Today, I’ve read a lot about the latest person who carried a gun into a situation that wasn’t there’s, hoping to make a difference. I won’t pretend to know the fullness of the why behind it. I just know that his place wasn’t one of an elected official who knows all of the details of things going on. I know his place wasn’t one of a soldier called by his country to fight on their behalf.

What we’ve learned is that he is an incredibly talented, gifted and educated man. We’ve learned that he was a cherished teacher who made differences in the lives of those he taught. We’ve learned that he has family that love and care about him enough to even call into the police wanting to help him when they discovered that he might be going to do something terrible. Now, none of those things get to have him.

He stepped into the realms of those things not called of him, not equipped within him, not prepared for him to do and left behind all of those things that truly need specifically him. I’m not going to step into trying to fight the battles of our government or figure out the ways we can do it all better. I’m not going to invest my heart, soul and future into trying to learn as much as I can through the avenues within my reach to try and figure out what I can do, because that’s not my calling.

I can’t do that because if I do, the things that don’t need me get me. Then the people and places that do need me, lose me. Maybe not in the same way, but in the way I spend my time, or am distracted by anger, frustration or angst.
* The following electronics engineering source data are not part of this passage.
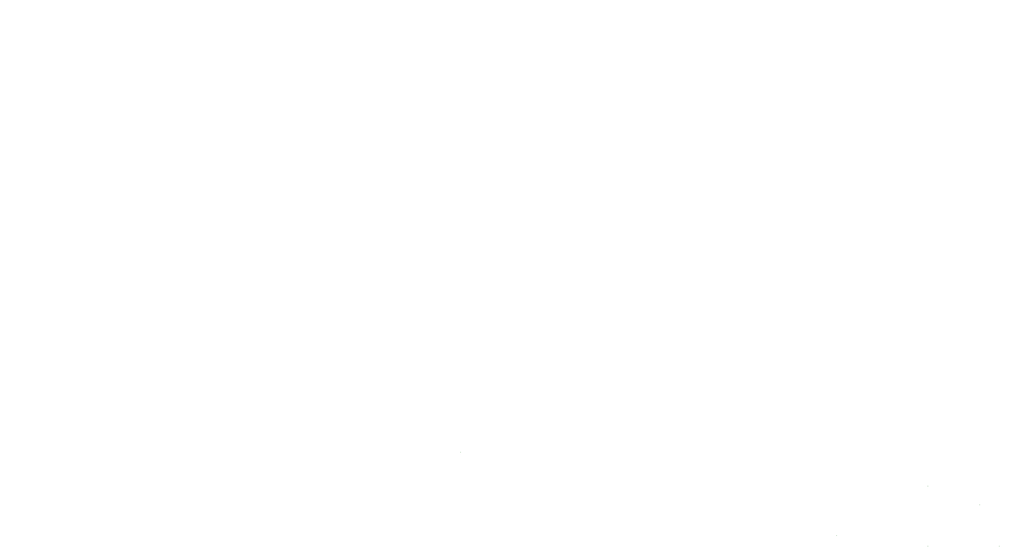
<source format=gbr>
%TF.GenerationSoftware,Altium Limited,Altium Designer,22.5.1 (42)*%
G04 Layer_Color=0*
%FSLAX26Y26*%
%MOIN*%
%TF.SameCoordinates,79F18A81-A5BF-4171-AD75-6FA3A7A6B408*%
%TF.FilePolarity,Positive*%
%TF.FileFunction,Plated,1,3,Blind,Drill*%
%TF.Part,Single*%
G01*
G75*
%TA.AperFunction,ViaDrill,NotFilled*%
%ADD167C,0.003937*%
%ADD169C,0.007874*%
%ADD171C,0.005906*%
%ADD172C,0.011811*%
D167*
X10436024Y4441929D02*
D03*
X10468504Y4454646D02*
D03*
X8785433Y5346457D02*
D03*
X8352362D02*
D03*
X7446851D02*
D03*
X7879921D02*
D03*
X8078740Y8836614D02*
D03*
X8062992D02*
D03*
X8080709Y9061811D02*
D03*
X8061024D02*
D03*
X8080709Y9127165D02*
D03*
X8061024D02*
D03*
X8023622Y8398622D02*
D03*
X8007874D02*
D03*
X8133858D02*
D03*
X8118110D02*
D03*
X7635827Y8555118D02*
D03*
Y8570866D02*
D03*
X7510827Y8911417D02*
D03*
Y8895669D02*
D03*
X7266732Y9969488D02*
D03*
Y9953740D02*
D03*
X7184055Y9969488D02*
D03*
Y9953740D02*
D03*
X8186023Y8868110D02*
D03*
X8170275D02*
D03*
X8001968Y9127165D02*
D03*
X7982283D02*
D03*
X8159449D02*
D03*
X8139764D02*
D03*
X7971457Y8868110D02*
D03*
X7955709D02*
D03*
X8022638Y9307087D02*
D03*
Y9291339D02*
D03*
X7829724Y9445374D02*
D03*
Y9429626D02*
D03*
X8139764Y9717717D02*
D03*
X8159449D02*
D03*
X7982283D02*
D03*
X8001968D02*
D03*
X8139764Y10898819D02*
D03*
X8159449D02*
D03*
X7957677Y10473917D02*
D03*
Y10489665D02*
D03*
X7942913Y10644685D02*
D03*
Y10660433D02*
D03*
X7982283Y10898819D02*
D03*
X8001968D02*
D03*
Y10308268D02*
D03*
X7982283D02*
D03*
X7942913Y10069882D02*
D03*
Y10054134D02*
D03*
X7957677Y9899114D02*
D03*
Y9883366D02*
D03*
X8159449Y10308268D02*
D03*
X8139764D02*
D03*
X7317421Y9370079D02*
D03*
X7301673D02*
D03*
X7214075Y9153543D02*
D03*
X7198327D02*
D03*
X8062992Y9496063D02*
D03*
X8078740D02*
D03*
X8062992Y10086614D02*
D03*
X8078740D02*
D03*
Y10677165D02*
D03*
X8062992D02*
D03*
X965551Y4695866D02*
D03*
X8061024Y9717717D02*
D03*
X8080709D02*
D03*
X8061024Y9652362D02*
D03*
X8080709D02*
D03*
X8061024Y10308268D02*
D03*
X8080709D02*
D03*
X8061024Y10242913D02*
D03*
X8080709D02*
D03*
X7531496Y8771654D02*
D03*
X7547244D02*
D03*
X7409449Y8770669D02*
D03*
X7393701D02*
D03*
X8080709Y10833465D02*
D03*
X8061024D02*
D03*
X8080709Y10898819D02*
D03*
X8061024D02*
D03*
X7770177Y8658465D02*
D03*
X7754429D02*
D03*
X8626264Y7233972D02*
D03*
X8612345Y7247891D02*
D03*
X8598425Y7261811D02*
D03*
X7720752Y7233972D02*
D03*
X7706833Y7247891D02*
D03*
X7692913Y7261811D02*
D03*
X6565945Y4677165D02*
D03*
Y4564961D02*
D03*
X8762795Y5502854D02*
D03*
Y5520768D02*
D03*
X8914370D02*
D03*
Y5502854D02*
D03*
X8329724D02*
D03*
Y5520768D02*
D03*
X8481299D02*
D03*
Y5502854D02*
D03*
X7857283D02*
D03*
Y5520768D02*
D03*
X8008858D02*
D03*
Y5502854D02*
D03*
X7575787D02*
D03*
Y5520768D02*
D03*
X7424213D02*
D03*
Y5502854D02*
D03*
X8806004Y5574803D02*
D03*
X8823917D02*
D03*
X8859154Y5666339D02*
D03*
X8877067D02*
D03*
X8372933Y5574803D02*
D03*
X8390846D02*
D03*
X8426083Y5666339D02*
D03*
X8443996D02*
D03*
X7900492Y5574803D02*
D03*
X7918405D02*
D03*
X7953642Y5666339D02*
D03*
X7971555D02*
D03*
X7538484D02*
D03*
X7520571D02*
D03*
X7485335Y5574803D02*
D03*
X7467421D02*
D03*
D169*
X14114173Y4133858D02*
D03*
X12145669Y3710630D02*
D03*
D171*
X9153543Y3716535D02*
D03*
X8799213D02*
D03*
X9153543Y3787402D02*
D03*
Y3683071D02*
D03*
Y3753937D02*
D03*
X8799213D02*
D03*
Y3683071D02*
D03*
Y3787402D02*
D03*
D172*
X6968504Y4855315D02*
D03*
X14383858Y3562992D02*
D03*
X13399606Y4389763D02*
D03*
Y3562992D02*
D03*
%TF.MD5,d6ada0008f833219aa411fb47ddcdb1f*%
M02*

</source>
Today, I want to plead with you, because if you’re reading this you’re within my realm of who I feel called to connect to and impact. I want to plead with you to not let everything around you lose you by burying yourself in what isn’t yours to take on. Take on what it is that’s yours, your family, your friends, your neighborhood, your church, school, mosque, synagogue, temple. Take on what you’ve been equipped and placed to care about.

Don’t let the world lose you where we need you, here.